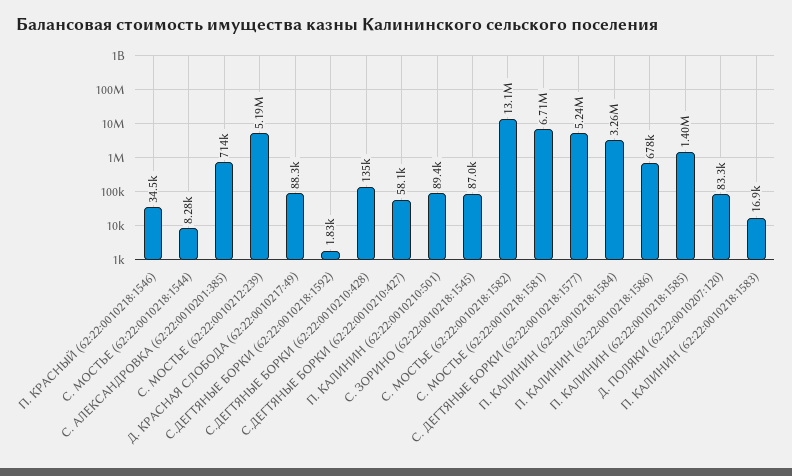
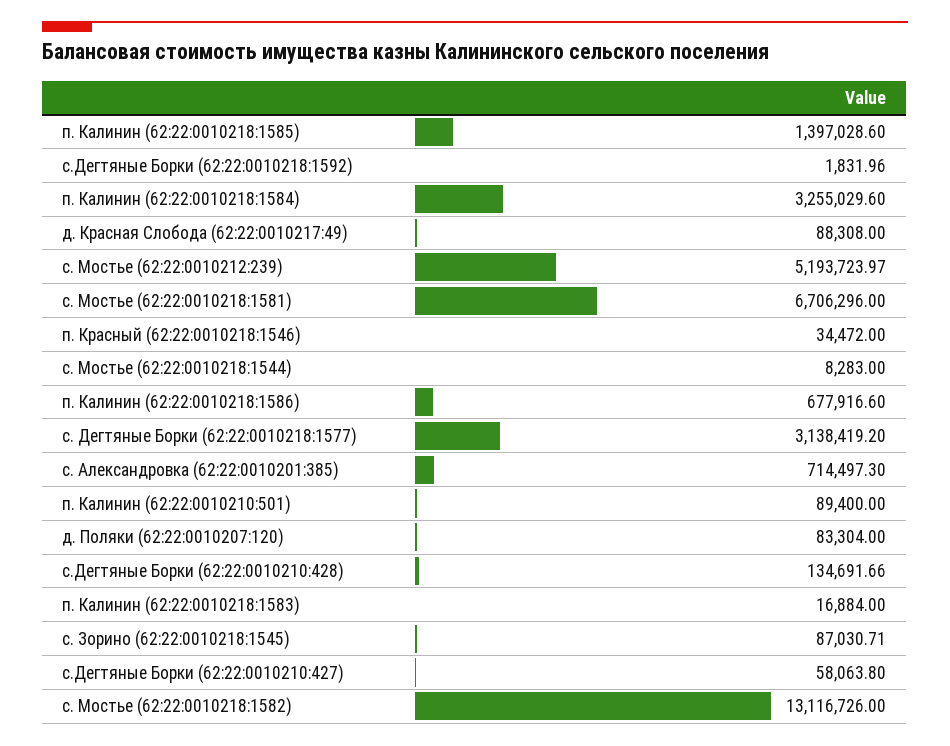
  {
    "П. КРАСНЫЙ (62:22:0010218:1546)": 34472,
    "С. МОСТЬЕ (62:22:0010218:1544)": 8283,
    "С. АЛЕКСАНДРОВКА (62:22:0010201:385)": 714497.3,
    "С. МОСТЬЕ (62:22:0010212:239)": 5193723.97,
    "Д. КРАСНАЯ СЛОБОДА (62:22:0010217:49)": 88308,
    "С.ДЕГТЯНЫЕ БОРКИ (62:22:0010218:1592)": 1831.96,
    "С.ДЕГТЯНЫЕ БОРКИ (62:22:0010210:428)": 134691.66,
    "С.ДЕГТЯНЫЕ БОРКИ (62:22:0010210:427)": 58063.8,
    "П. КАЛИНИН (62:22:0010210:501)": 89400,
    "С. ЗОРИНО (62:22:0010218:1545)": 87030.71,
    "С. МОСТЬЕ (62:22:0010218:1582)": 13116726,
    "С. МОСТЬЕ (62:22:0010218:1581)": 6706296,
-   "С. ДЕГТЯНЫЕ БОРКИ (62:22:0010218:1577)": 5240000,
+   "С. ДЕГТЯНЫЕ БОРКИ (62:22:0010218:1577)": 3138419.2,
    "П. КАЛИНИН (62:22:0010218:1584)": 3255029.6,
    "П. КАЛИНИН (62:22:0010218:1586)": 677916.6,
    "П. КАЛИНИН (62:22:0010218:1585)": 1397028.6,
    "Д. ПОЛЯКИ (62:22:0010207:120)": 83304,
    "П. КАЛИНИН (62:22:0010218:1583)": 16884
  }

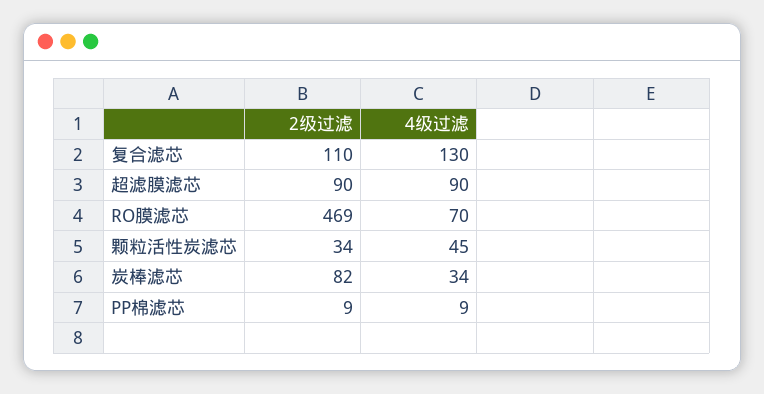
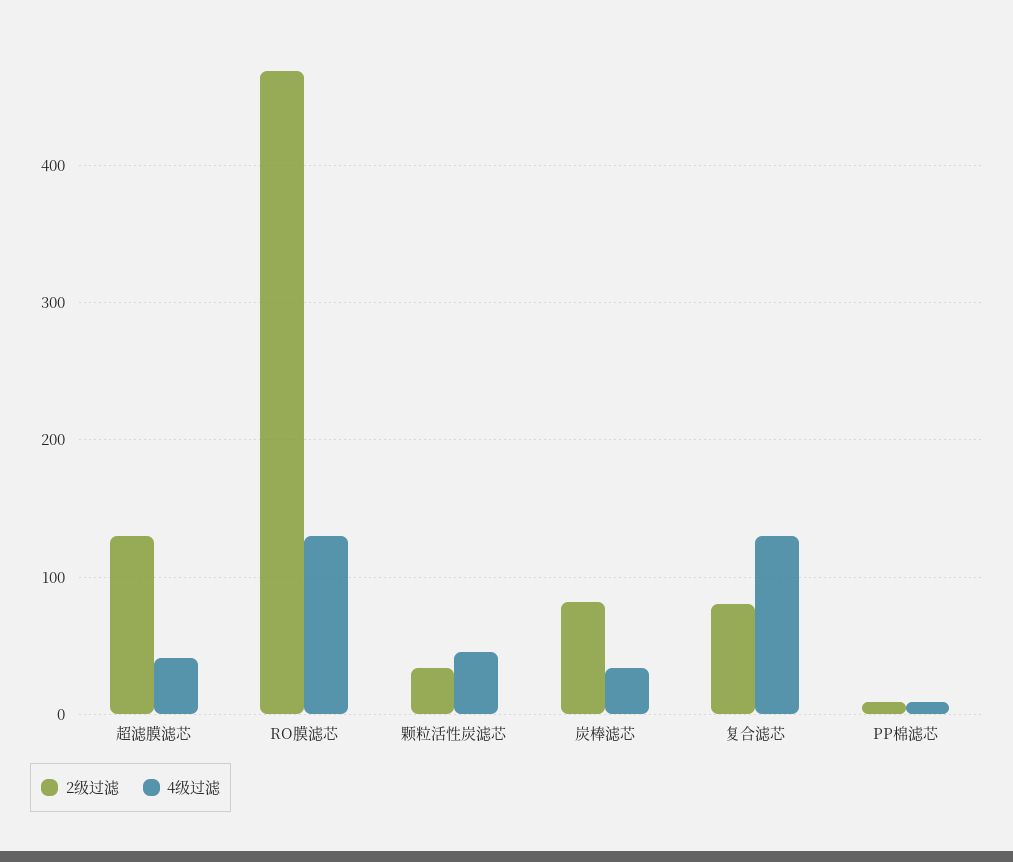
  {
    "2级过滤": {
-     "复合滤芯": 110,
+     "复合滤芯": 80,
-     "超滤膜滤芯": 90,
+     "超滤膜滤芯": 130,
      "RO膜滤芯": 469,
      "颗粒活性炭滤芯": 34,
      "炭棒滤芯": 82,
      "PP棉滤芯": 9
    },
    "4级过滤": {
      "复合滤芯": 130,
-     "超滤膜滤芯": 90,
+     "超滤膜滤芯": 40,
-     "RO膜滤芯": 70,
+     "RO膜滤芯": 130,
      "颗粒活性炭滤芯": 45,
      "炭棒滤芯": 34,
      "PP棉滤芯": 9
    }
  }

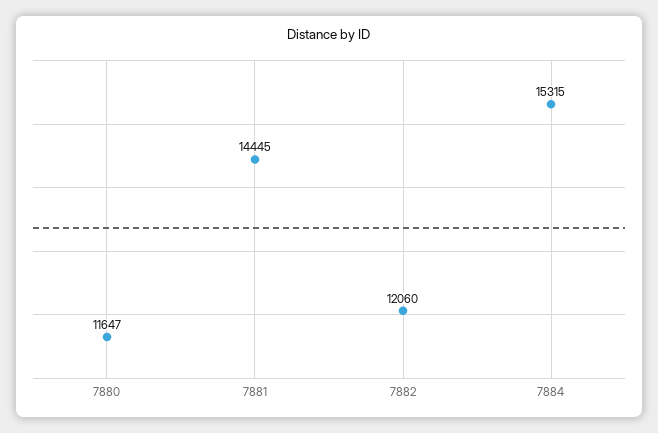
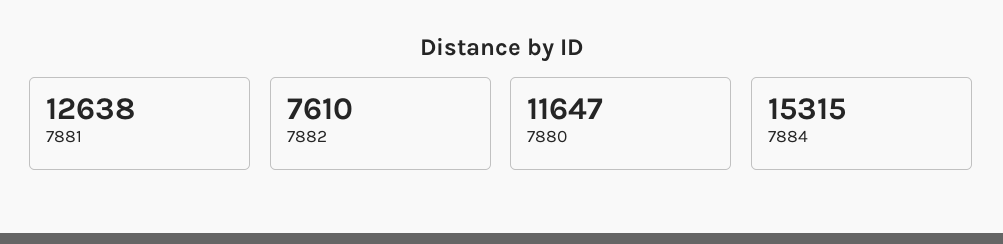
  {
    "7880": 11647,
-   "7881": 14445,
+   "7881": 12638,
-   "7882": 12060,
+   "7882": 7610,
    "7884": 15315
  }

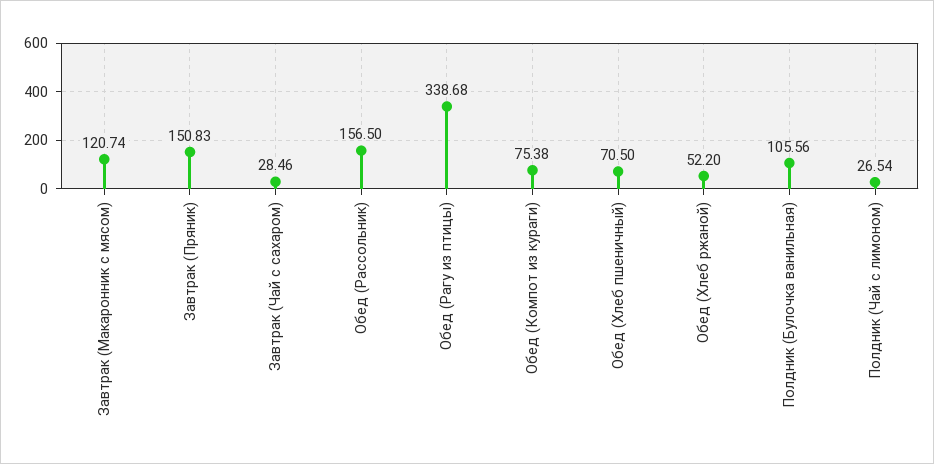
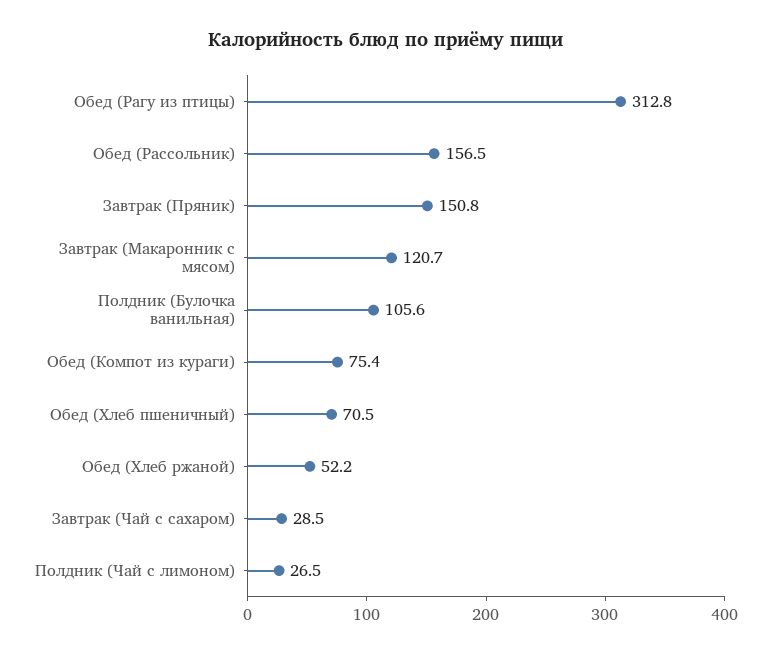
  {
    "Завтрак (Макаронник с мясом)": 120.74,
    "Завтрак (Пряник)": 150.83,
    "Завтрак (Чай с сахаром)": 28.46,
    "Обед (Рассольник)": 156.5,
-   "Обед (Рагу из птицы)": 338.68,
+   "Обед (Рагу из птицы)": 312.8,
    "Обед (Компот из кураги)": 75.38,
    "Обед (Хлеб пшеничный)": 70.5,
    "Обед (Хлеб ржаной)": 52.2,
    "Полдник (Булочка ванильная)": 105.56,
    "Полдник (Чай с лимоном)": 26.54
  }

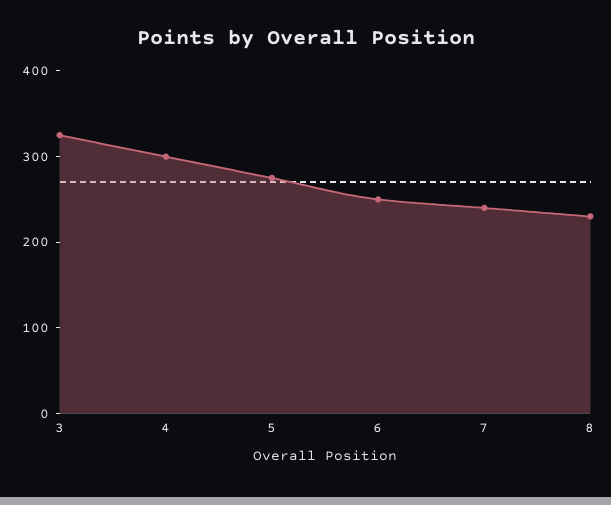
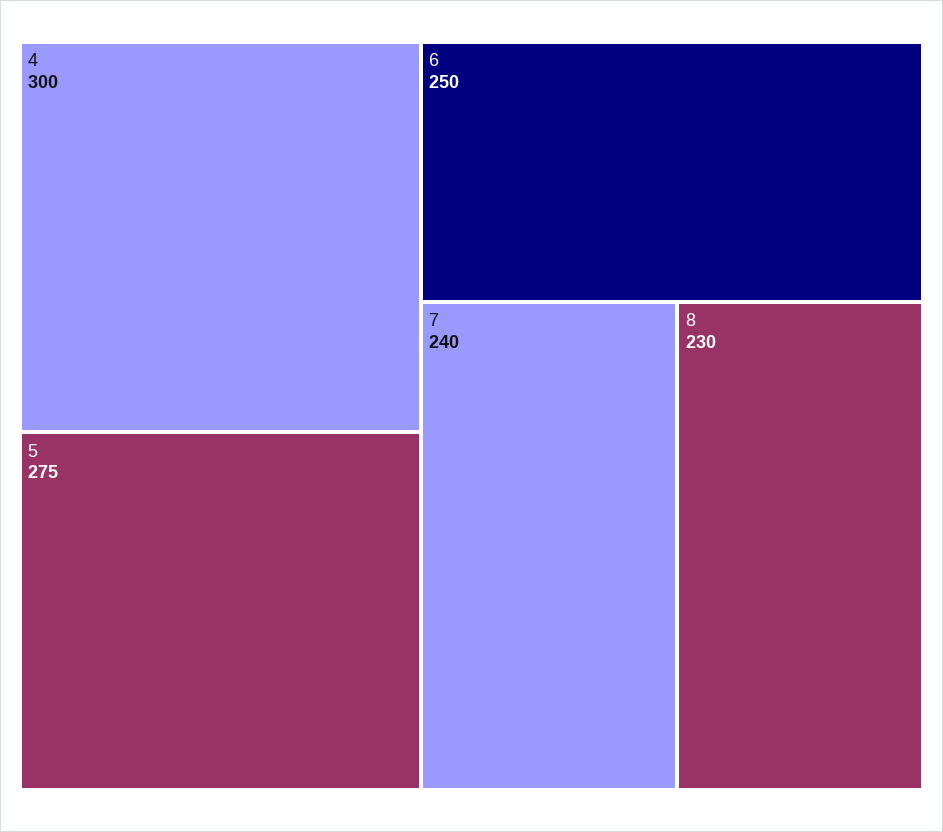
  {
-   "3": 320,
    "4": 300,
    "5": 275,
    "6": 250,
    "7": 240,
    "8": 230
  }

# WORK REQUEST
Would you set down the material exactly as it stands, without the pictures?

# TASK RESULT
  {
    "П. КРАСНЫЙ (62:22:0010218:1546)": 34472,
    "С. МОСТЬЕ (62:22:0010218:1544)": 8283,
    "С. АЛЕКСАНДРОВКА (62:22:0010201:385)": 714497.3,
    "С. МОСТЬЕ (62:22:0010212:239)": 5193723.97,
    "Д. КРАСНАЯ СЛОБОДА (62:22:0010217:49)": 88308,
    "С.ДЕГТЯНЫЕ БОРКИ (62:22:0010218:1592)": 1831.96,
    "С.ДЕГТЯНЫЕ БОРКИ (62:22:0010210:428)": 134691.66,
    "С.ДЕГТЯНЫЕ БОРКИ (62:22:0010210:427)": 58063.8,
    "П. КАЛИНИН (62:22:0010210:501)": 89400,
    "С. ЗОРИНО (62:22:0010218:1545)": 87030.71,
    "С. МОСТЬЕ (62:22:0010218:1582)": 13116726,
    "С. МОСТЬЕ (62:22:0010218:1581)": 6706296,
-   "С. ДЕГТЯНЫЕ БОРКИ (62:22:0010218:1577)": 5240000,
+   "С. ДЕГТЯНЫЕ БОРКИ (62:22:0010218:1577)": 3138419.2,
    "П. КАЛИНИН (62:22:0010218:1584)": 3255029.6,
    "П. КАЛИНИН (62:22:0010218:1586)": 677916.6,
    "П. КАЛИНИН (62:22:0010218:1585)": 1397028.6,
    "Д. ПОЛЯКИ (62:22:0010207:120)": 83304,
    "П. КАЛИНИН (62:22:0010218:1583)": 16884
  }

  {
    "2级过滤": {
-     "复合滤芯": 110,
+     "复合滤芯": 80,
-     "超滤膜滤芯": 90,
+     "超滤膜滤芯": 130,
      "RO膜滤芯": 469,
      "颗粒活性炭滤芯": 34,
      "炭棒滤芯": 82,
      "PP棉滤芯": 9
    },
    "4级过滤": {
      "复合滤芯": 130,
-     "超滤膜滤芯": 90,
+     "超滤膜滤芯": 40,
-     "RO膜滤芯": 70,
+     "RO膜滤芯": 130,
      "颗粒活性炭滤芯": 45,
      "炭棒滤芯": 34,
      "PP棉滤芯": 9
    }
  }

  {
    "7880": 11647,
-   "7881": 14445,
+   "7881": 12638,
-   "7882": 12060,
+   "7882": 7610,
    "7884": 15315
  }

  {
    "Завтрак (Макаронник с мясом)": 120.74,
    "Завтрак (Пряник)": 150.83,
    "Завтрак (Чай с сахаром)": 28.46,
    "Обед (Рассольник)": 156.5,
-   "Обед (Рагу из птицы)": 338.68,
+   "Обед (Рагу из птицы)": 312.8,
    "Обед (Компот из кураги)": 75.38,
    "Обед (Хлеб пшеничный)": 70.5,
    "Обед (Хлеб ржаной)": 52.2,
    "Полдник (Булочка ванильная)": 105.56,
    "Полдник (Чай с лимоном)": 26.54
  }

  {
-   "3": 320,
    "4": 300,
    "5": 275,
    "6": 250,
    "7": 240,
    "8": 230
  }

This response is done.